My wife and I just watched Ghostbusters: Afterlife. I thought it was worth seeing, but you might want to wait for the price to drop. My wife liked it more than I did.
As should be clear from the trailers, Ghostbusters: Afterlife is not a traditional sequel to the original Ghostbusters movie. It’s not the same kind of story told the same way. If Ghostbusters was the first Star Wars movie, then Afterlife is Rogue One. It’s a different story in the same world.
This story begins with a mother and her two kids inheriting an old farmhouse just outside the small town of Summerville. Exploring the farm, the kids and their friends stumble across a bunch of mysterious objects left behind by the previous owner. Those of us who were fans of the original movie (i.e. pretty much everyone who sees this movie) will recognize these mysterious objects as tools of the ghostbusting trade. Discovering how and why these ghostbusting tools got to be there is the subject of the rest of the movie.
That’s not an easy task for the protagonists. It’s been more than three decades since the setting of the original Ghostbusters movie, and the ghostly events in Manhattan are just distant history as far as the film’s youthful cast is concerned, so they have to get clues by talking to their school science teacher and watching YouTube clips of the news coverage — taken straight from the original Ghostbusters movie. (Wisely, the filmmakers seem to have excised Ghostbusters II from history.)
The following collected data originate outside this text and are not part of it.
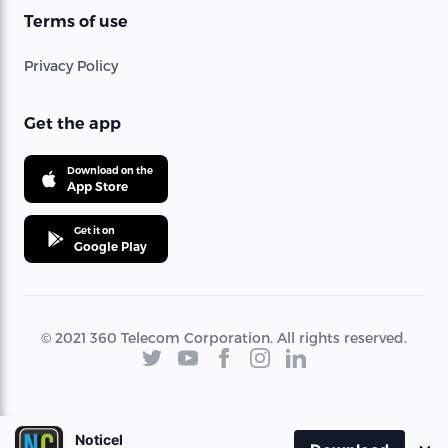
Terms of use
Privacy Policy
Get the app
Download on the
App Store
Get it on
Google Play
© 2021 360 Telecom Corporation. All rights reserved.
Noticel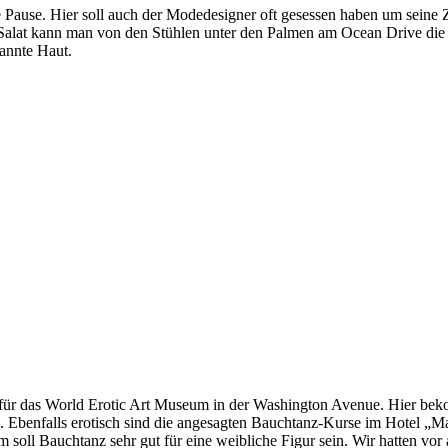
Pause. Hier soll auch der Modedesigner oft gesessen haben um seine 
alat kann man von den Stühlen unter den Palmen am Ocean Drive die v
annte Haut.
s für das World Erotic Art Museum in der Washington Avenue. Hier bek
n. Ebenfalls erotisch sind die angesagten Bauchtanz-Kurse im Hotel „M
soll Bauchtanz sehr gut für eine weibliche Figur sein. Wir hatten vor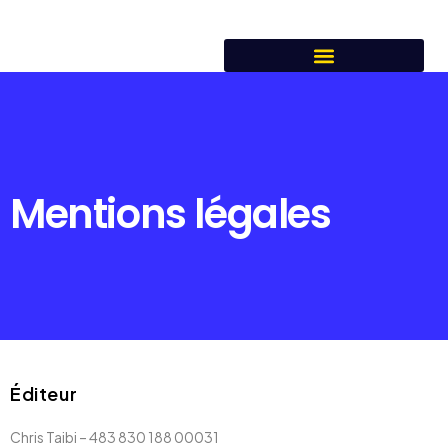
Mentions légales
Éditeur
Chris Taibi – 483 830 188 00031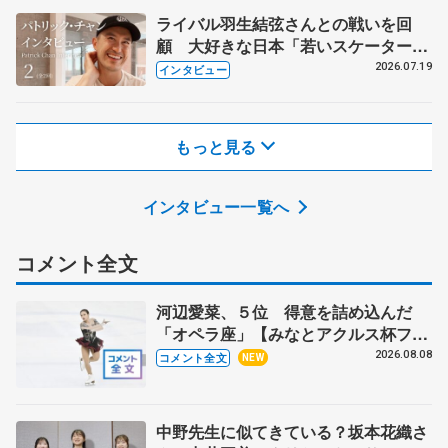
ライバル羽生結弦さんとの戦いを回
顧 大好きな日本「若いスケーターへ
知識を伝えたい」
2026.07.19
インタビュー
もっと見る
インタビュー一覧へ
コメント全文
河辺愛菜、５位 得意を詰め込んだ
「オペラ座」【みなとアクルス杯フリ
ー】
2026.08.08
コメント全文
NEW
中野先生に似てきている？坂本花織さ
With its small-town setting, young protagonists, and easy-going pace, the best parts of Ghostbusters: Afterlife play like an extended bonus episode of Stranger Things set against the Ghostbusters mythos, and who wouldn’t want to see that? (It doesn’t hurt that Finn Wolfhard from ST plays one of the kids.)
And there’s something really great about seeing all that ghostbusting equipment again. The props have been gently re-imagined, and watching the kids discover them…the way they’re filmed…they all feel so real. Even a wacky prop like the P.K.E. meter, with it’s silly pop-out antennas, somehow feels like a functioning piece of technology. The proton packs look like heavily-used but lovingly-maintained industrial tools, and they still make that same great sound.
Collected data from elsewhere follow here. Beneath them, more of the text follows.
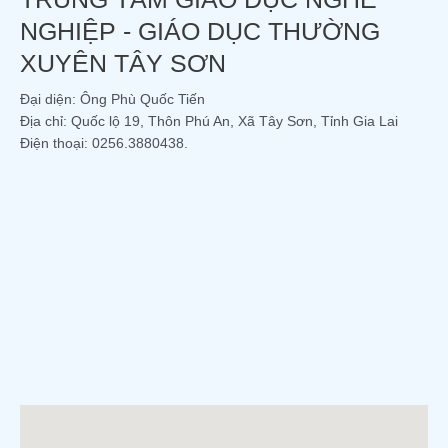
NGHIỆP - GIÁO DỤC THƯỜNG
XUYÊN TÂY SƠN
Đại diện: Ông Phù Quốc Tiến
Địa chỉ: Quốc lộ 19, Thôn Phú An, Xã Tây Sơn, Tỉnh Gia Lai
Điện thoại: 0256.3880438.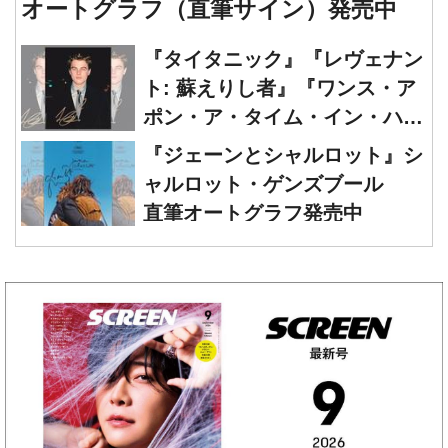
オートグラフ（直筆サイン）発売中
『タイタニック』『レヴェナン
ト: 蘇えりし者』『ワンス・ア
ポン・ア・タイム・イン・ハリ
ウッド』レオナルド・ディカプ
『ジェーンとシャルロット』シ
リオ 直筆オートグラフ発売中
ャルロット・ゲンズブール
直筆オートグラフ発売中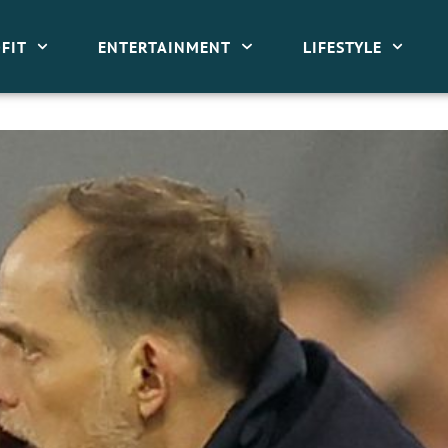
FIT
ENTERTAINMENT
LIFESTYLE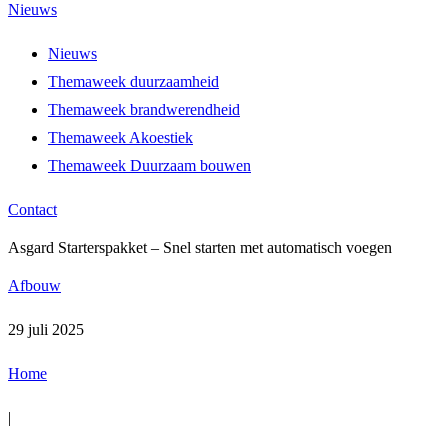
Nieuws
Nieuws
Themaweek duurzaamheid
Themaweek brandwerendheid
Themaweek Akoestiek
Themaweek Duurzaam bouwen
Contact
Asgard Starterspakket – Snel starten met automatisch voegen
Afbouw
29 juli 2025
Home
|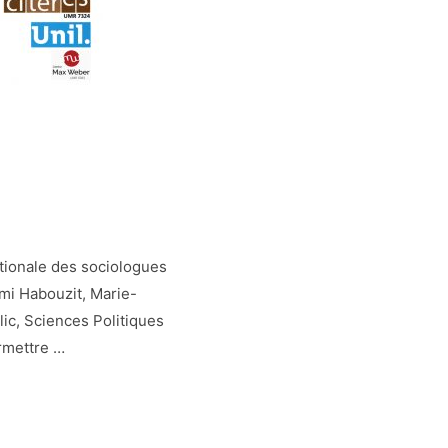
nationale des sociologues
mi Habouzit, Marie-
lic, Sciences Politiques
ermettre …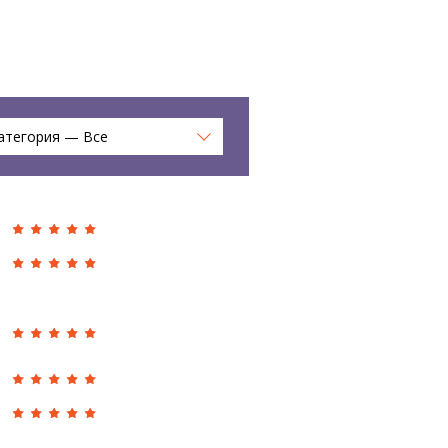
атегория — Все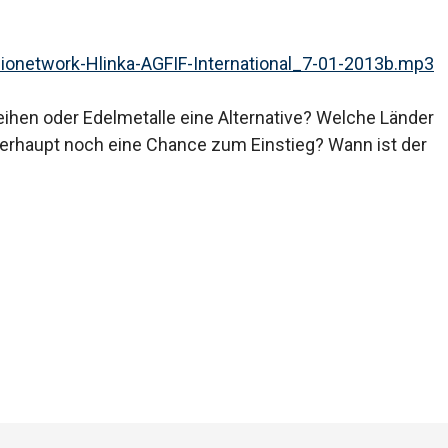
die
Lautstärk
zu
onetwork-Hlinka-AGFIF-International_7-01-2013b.mp3
regeln.
nleihen oder Edelmetalle eine Alternative? Welche Länder
berhaupt noch eine Chance zum Einstieg? Wann ist der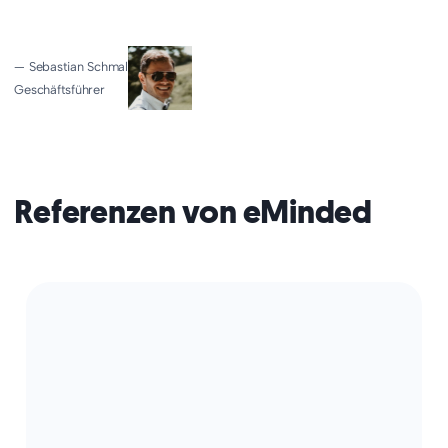
— Sebastian Schmal
Geschäftsführer
Referenzen von eMinded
The movie includes a fair amount of fan service, so it should come as no surprise that several original Ghostbusters cast members make brief appearances. Unfortunately, they bring along some of the irreverent spirit of the first movie, which kind of clashes with the more heart-felt tone of this one. Afterlife is by no means a “gritty reboot,” but it does take the characters and their emotions seriously enough that you would care if something bad happened to one of them. It feels like they’re in danger, and you never felt that way about Bill Murray in the first movie.
The ending also feels rushed. The early parts of the movie meandered past some interesting ideas and introduced a few subplots, but when the main conflict is resolved, the movie just ends, with little in the way of epilogue to show us how anything else turned out.
Nevertheless, the story was pretty coherent, the effects have all been updated without being unrecognizable, and it was fun to watch.